[SELECTION]
● ● ● ●

[Linux-cluster] GFS2 corruption/withdrawal/crash

Tue Jul 28 15:34:04 UTC 2009

> I'd be very interested to know about the circumstances which led up to 
> this file getting into that state. Was it always a zero byte file, or 
> has it been truncated at some stage from some larger size? Was there a 
> prior fs crash at some time, or has the fs been otherwise reliable since 
> mkfs time? 
> 
> Anything that you can tell us about the history of this file would be 
> very interesting to know. 

Sure... This particular file was one that is recreated each night. It's the
result of a find /path -print >file that starts back at zero bytes each
night and ends up with a list of filenames found in a particular directory.
It is ~150MB in size currently.

> Ideally it wouldn't crash. In reality there are cases where what we need 
> to do in order to recover from an error gracefully cannot be done in the 
> context in which the error has occurred. The context in this case 
> usually means the locks which are being held at the time. There is some 
> ongoing work to try and improve on this, particularly wrt to corrupt 
> on-disk structures. In some cases we can now just return -EIO to the 
> user and carry on rather than withdrawing from the cluster. 
> 
> The interesting thing in this case is that if the file is zero length, 
> it shouldn't have any indirect blocks at all, so it looks like the inode 
> height might have become corrupt. If you are able to save the metadata 
> from this fs, then that is something which we would find very helpful to 
> have a look at, 
> 
> Steve.

● ● ● ●

[CHALLENGE 1] From the GFS2 corruption post, return the stretch from "Sure... This particular" through "a particular directory." word for word.
[CHALLENGE 2] Write the next part of the GFS2 corruption post, beginning right after its final line.
The material after this is separate and unrelated to the mailing-list post.

● ● ● ●

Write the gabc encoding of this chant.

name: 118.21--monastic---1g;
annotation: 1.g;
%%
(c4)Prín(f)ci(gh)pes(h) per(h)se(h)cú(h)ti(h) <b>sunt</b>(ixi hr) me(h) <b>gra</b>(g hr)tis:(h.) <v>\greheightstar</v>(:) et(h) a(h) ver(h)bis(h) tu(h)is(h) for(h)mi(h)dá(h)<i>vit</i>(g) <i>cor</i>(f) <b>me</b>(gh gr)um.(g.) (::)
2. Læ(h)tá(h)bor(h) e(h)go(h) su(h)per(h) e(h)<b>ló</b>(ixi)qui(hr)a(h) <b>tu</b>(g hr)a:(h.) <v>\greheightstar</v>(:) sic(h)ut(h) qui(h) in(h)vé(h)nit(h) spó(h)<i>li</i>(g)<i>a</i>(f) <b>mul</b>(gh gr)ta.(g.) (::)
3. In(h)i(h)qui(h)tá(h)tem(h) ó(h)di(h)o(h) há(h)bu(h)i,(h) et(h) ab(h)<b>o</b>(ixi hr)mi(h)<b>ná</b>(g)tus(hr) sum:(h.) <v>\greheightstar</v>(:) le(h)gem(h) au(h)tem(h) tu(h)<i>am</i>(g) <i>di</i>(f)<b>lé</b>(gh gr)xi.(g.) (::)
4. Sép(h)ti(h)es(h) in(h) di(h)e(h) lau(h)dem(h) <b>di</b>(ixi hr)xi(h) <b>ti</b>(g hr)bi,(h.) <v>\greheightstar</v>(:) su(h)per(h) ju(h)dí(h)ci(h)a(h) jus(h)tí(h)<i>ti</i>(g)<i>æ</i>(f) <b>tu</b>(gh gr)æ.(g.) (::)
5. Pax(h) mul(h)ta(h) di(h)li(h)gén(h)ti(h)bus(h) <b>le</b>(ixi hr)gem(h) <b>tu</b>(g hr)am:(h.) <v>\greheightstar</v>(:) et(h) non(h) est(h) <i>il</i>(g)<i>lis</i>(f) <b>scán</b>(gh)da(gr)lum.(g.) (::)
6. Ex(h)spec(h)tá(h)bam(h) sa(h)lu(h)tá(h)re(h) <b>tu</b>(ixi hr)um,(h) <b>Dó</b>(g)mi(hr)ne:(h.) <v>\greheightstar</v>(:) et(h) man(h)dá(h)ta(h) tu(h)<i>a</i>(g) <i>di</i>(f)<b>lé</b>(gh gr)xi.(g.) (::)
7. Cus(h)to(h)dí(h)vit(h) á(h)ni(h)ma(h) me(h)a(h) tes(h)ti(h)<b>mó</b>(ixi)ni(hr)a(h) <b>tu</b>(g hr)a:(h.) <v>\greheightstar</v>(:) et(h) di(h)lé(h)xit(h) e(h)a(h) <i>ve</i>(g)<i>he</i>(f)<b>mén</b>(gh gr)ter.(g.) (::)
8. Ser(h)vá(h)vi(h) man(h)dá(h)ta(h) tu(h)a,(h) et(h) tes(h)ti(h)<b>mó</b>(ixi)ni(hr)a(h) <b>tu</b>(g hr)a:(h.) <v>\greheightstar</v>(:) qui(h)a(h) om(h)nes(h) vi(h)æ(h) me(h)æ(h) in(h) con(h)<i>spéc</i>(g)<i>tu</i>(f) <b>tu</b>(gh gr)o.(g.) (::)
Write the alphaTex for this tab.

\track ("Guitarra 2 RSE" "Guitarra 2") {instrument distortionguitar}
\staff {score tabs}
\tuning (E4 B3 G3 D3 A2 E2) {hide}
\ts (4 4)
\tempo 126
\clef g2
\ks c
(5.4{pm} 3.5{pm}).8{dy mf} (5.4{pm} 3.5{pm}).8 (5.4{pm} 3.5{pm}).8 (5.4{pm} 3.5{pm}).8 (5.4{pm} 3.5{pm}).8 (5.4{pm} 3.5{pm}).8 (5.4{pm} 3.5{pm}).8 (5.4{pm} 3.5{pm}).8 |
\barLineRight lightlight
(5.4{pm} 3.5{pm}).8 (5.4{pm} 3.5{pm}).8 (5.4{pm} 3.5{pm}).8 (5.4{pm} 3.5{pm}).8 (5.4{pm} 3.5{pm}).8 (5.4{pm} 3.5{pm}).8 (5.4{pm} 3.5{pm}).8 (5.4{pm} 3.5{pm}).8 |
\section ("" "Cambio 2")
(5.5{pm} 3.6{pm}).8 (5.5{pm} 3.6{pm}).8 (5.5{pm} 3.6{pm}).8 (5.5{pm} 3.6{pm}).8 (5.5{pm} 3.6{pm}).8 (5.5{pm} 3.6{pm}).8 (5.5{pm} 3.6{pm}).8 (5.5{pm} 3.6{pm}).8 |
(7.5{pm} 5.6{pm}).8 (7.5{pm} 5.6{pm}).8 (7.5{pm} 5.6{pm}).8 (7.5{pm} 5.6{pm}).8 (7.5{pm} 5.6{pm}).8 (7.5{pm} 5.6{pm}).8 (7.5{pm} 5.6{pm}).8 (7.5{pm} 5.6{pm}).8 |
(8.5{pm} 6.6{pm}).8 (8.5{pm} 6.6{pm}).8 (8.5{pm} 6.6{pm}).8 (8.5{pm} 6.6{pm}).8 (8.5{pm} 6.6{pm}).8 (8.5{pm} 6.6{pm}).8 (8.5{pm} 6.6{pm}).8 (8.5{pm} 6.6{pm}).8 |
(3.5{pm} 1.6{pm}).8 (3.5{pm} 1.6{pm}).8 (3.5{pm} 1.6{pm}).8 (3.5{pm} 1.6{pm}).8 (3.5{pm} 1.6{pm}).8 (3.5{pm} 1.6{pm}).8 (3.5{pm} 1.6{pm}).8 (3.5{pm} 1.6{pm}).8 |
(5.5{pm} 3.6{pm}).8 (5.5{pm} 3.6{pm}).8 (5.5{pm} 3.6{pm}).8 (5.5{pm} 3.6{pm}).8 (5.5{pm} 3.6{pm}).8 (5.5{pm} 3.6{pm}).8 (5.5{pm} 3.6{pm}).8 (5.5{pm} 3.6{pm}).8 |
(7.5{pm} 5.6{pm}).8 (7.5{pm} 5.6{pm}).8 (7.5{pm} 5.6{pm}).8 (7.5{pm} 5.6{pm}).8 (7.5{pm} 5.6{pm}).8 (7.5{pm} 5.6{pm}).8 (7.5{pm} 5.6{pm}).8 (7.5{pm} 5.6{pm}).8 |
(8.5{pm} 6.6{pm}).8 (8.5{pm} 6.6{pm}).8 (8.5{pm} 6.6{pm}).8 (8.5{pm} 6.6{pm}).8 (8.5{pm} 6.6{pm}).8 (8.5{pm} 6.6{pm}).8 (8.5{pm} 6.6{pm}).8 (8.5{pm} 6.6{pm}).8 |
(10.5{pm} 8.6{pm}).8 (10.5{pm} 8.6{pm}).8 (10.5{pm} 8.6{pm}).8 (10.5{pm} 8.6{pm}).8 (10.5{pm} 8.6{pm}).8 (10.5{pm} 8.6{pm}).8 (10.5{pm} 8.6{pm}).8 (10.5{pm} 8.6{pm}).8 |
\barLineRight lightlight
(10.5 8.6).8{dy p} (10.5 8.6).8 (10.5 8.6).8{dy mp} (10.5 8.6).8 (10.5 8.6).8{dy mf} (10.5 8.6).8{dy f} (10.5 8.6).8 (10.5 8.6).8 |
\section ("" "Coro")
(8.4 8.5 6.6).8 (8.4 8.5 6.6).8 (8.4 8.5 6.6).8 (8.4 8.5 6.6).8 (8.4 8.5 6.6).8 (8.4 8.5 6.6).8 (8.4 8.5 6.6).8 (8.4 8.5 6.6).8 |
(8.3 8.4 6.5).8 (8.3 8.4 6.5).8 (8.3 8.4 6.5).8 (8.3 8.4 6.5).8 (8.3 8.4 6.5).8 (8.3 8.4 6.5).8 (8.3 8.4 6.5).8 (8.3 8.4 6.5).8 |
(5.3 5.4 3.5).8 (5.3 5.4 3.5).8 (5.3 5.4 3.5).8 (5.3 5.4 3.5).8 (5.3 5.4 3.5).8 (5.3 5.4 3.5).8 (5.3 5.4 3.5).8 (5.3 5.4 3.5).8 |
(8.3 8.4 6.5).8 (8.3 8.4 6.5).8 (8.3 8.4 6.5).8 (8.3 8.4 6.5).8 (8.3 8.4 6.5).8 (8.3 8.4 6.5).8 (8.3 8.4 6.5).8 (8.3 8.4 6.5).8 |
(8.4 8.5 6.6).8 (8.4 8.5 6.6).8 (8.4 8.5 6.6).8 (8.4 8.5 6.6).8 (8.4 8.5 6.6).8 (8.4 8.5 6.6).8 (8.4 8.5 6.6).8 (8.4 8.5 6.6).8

● ● ● ●

[WRITTEN RESPONSE 1]
Sure... This particular file was one that is recreated each night. It's the
result of a find /path -print >file that starts back at zero bytes each
night and ends up with a list of filenames found in a particular directory.

[WRITTEN RESPONSE 2]
This equipment was far less stable initially than I'd have liked. Except for
this oops we appear to be in pretty good shape now though. Physical hard 
power cycles happened many times during our initial setup. Which, while I'm 
on the subject, might be valuable to explain here along with what we did to
stabilize things. 

Three servers, a few large GFS2 filesystems, Xen kernels, CLVMD, RHCS 
controlling a bunch of VMs. We were having lots of problems with the cluster
becoming inquorate and nodes being fenced every time a non-member node booted
and joined. 

We figured out that as a machine booted and started networking, started cman
and related components, and started xend there were more pauses than there 
should be and the delay was long enough to trip RHCS into thinking a node
had died. So we did this, we renamed /etc/rd3.d/S98xend to S17xend. So that
xend would fire up and do the NIC moving/renaming before cluster suite.

Thanks.